データ編集および管理システムで使用される機能のうち、通常は他のシステムによって提供される機能 (ベースマップ、ジオコーディング、位置情報サービス システムによって提供されるその他の位置情報サービスなど) は、以下に示されていません。 関連するシステム パターンの詳細をご覧ください。
フルサポート
一部サポート
上記の各行の詳細については、データ編集および管理システムの機能をご参照ください。 また、上記の各セルについては、データ編集および管理システムのデプロイメント パターンのページで詳しく説明しています。

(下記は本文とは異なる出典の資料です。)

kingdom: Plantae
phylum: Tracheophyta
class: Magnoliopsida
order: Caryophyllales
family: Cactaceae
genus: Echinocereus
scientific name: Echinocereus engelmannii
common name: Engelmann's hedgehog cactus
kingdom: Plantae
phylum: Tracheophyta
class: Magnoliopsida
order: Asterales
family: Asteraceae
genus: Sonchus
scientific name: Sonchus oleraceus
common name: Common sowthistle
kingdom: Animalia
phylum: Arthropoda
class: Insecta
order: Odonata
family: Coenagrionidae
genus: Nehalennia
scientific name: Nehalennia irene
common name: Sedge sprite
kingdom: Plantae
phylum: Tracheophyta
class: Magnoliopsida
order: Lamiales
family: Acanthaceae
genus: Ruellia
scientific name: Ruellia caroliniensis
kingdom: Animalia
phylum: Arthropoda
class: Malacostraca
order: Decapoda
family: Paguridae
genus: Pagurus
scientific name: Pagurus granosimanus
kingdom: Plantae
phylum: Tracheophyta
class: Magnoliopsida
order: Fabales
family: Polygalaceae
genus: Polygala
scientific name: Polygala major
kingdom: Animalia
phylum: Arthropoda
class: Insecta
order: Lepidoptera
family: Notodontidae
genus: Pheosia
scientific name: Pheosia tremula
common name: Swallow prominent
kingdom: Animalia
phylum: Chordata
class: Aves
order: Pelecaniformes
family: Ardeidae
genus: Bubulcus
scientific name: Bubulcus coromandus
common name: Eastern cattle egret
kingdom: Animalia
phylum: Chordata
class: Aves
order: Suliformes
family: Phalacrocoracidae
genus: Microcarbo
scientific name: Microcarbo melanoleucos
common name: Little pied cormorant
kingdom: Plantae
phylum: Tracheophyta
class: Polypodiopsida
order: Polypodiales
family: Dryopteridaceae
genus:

上記の機能は、2025 年 7 月時点で利用可能な機能を反映しています。
一般的な検討事項
以下の考慮事項は、組織のビジネスと IT のニーズを適切なデータ編集および管理システムのデプロイメント パターンに合わせることを目的としています。 ここに示す情報は、すべてを網羅するものではなく、データ編集および管理システムの設計と実装における主要な考慮事項に焦点を当てています。
- スケーラビリティー、信頼性、SLA (サービス レベル アグリーメント)、セキュリティー、組織と Esri 間の責任のバランスは、デプロイメント パターンの選択における主要な要因になる傾向があります。 詳細については、信頼性、パフォーマンスとスケーラビリティー、およびセキュリティーの柱をご参照ください。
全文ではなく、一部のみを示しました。